__PROBLEM__: Please report every line in the listing below that contains the word "median", treating uppercase and lowercase as different.

━━━ DATA LISTING ━━━

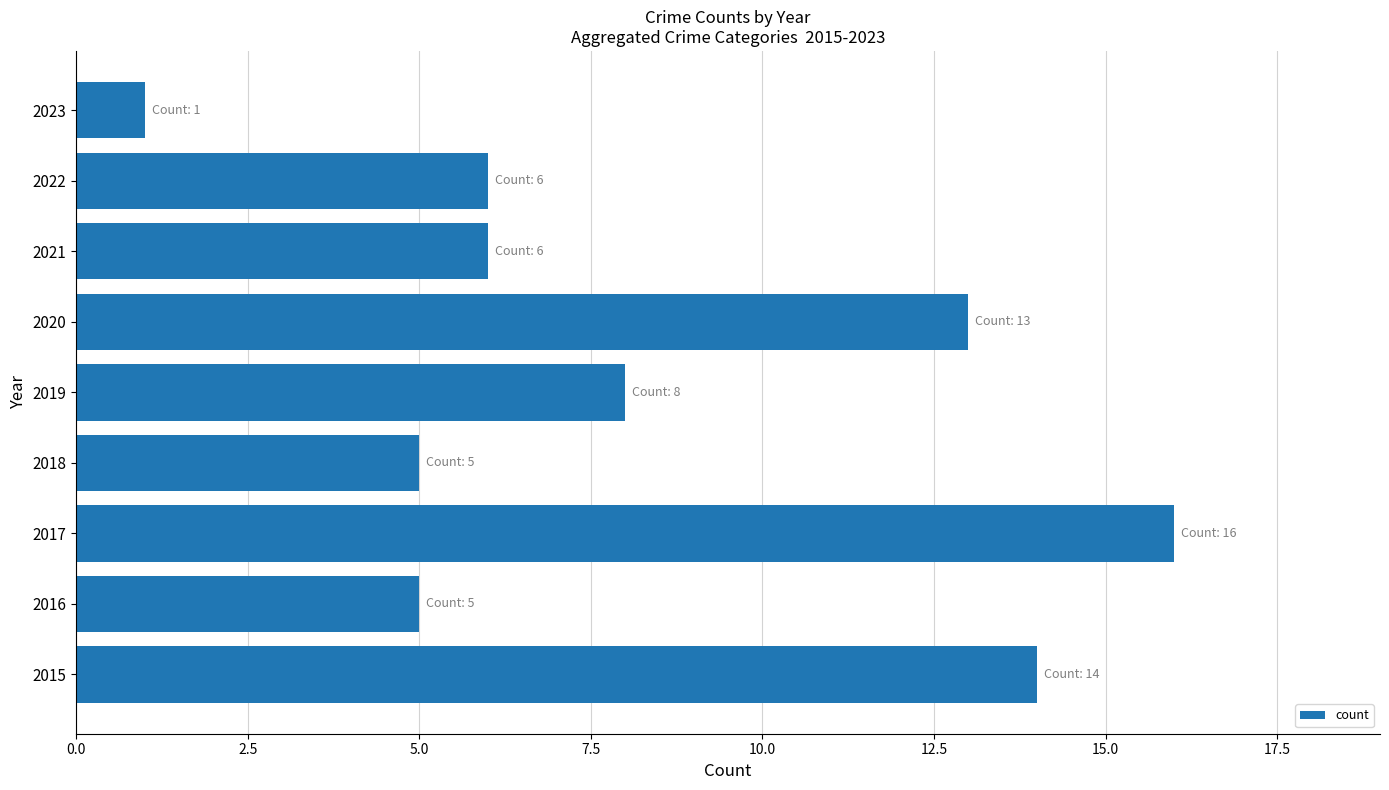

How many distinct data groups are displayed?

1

━━━
━━━ DATA LISTING ━━━

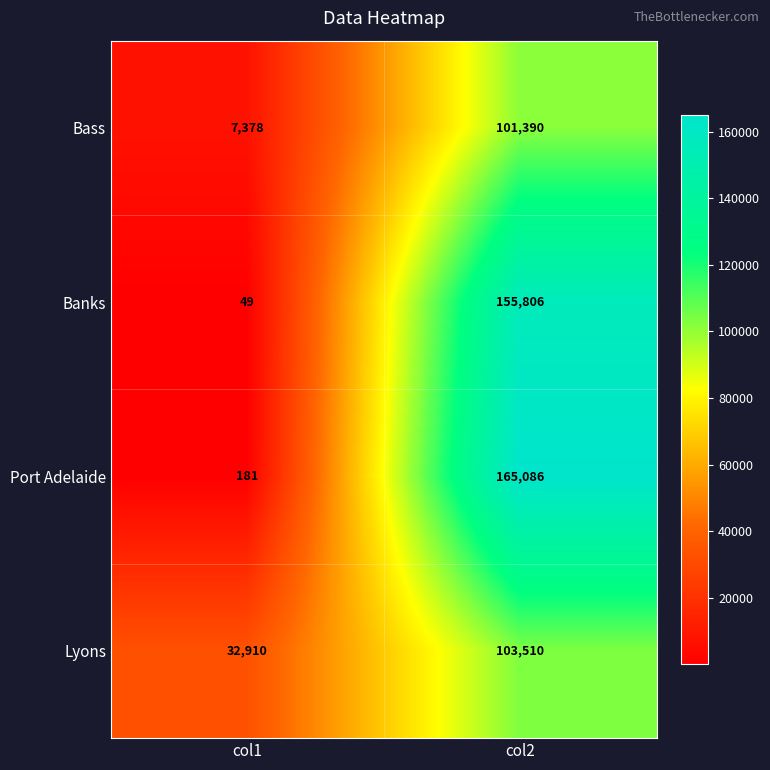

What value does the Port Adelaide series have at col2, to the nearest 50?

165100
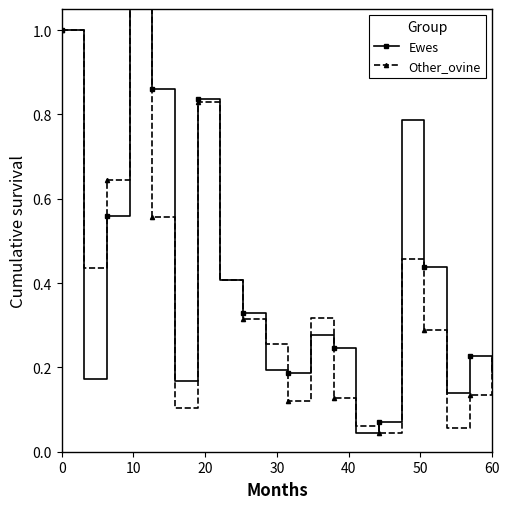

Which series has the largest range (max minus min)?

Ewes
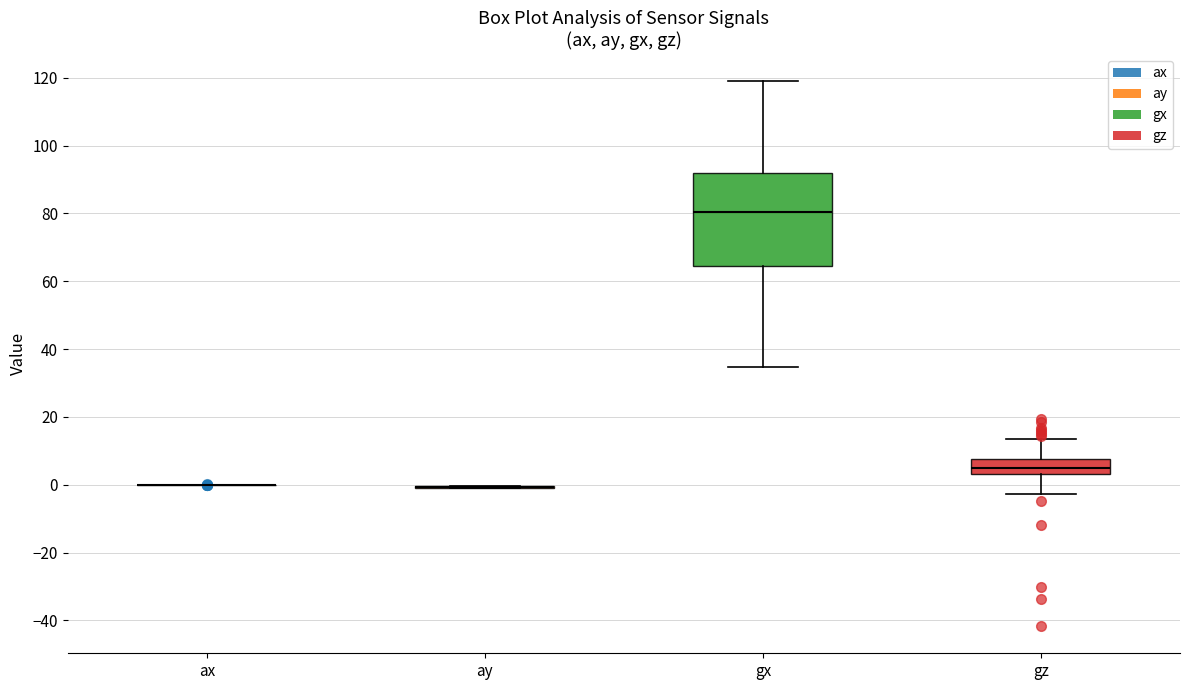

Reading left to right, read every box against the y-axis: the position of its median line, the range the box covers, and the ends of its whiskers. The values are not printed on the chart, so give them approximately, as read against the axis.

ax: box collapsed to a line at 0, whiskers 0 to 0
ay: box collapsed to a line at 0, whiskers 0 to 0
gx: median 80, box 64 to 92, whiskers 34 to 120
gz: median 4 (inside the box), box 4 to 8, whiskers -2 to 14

━━━
━━━ DATA LISTING ━━━

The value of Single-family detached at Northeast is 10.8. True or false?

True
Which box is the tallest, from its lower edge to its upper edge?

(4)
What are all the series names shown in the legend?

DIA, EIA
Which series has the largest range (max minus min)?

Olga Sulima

━━━

__WRITTEN ANSWER__:
Reading left to right, read every box against the y-axis: the position of its median line, the range the box covers, and the ends of its whiskers. The values are not printed on the chart, so give them approximately, as read against the axis.
gx: median 80, box 64 to 92, whiskers 34 to 120
gz: median 4 (inside the box), box 4 to 8, whiskers -2 to 14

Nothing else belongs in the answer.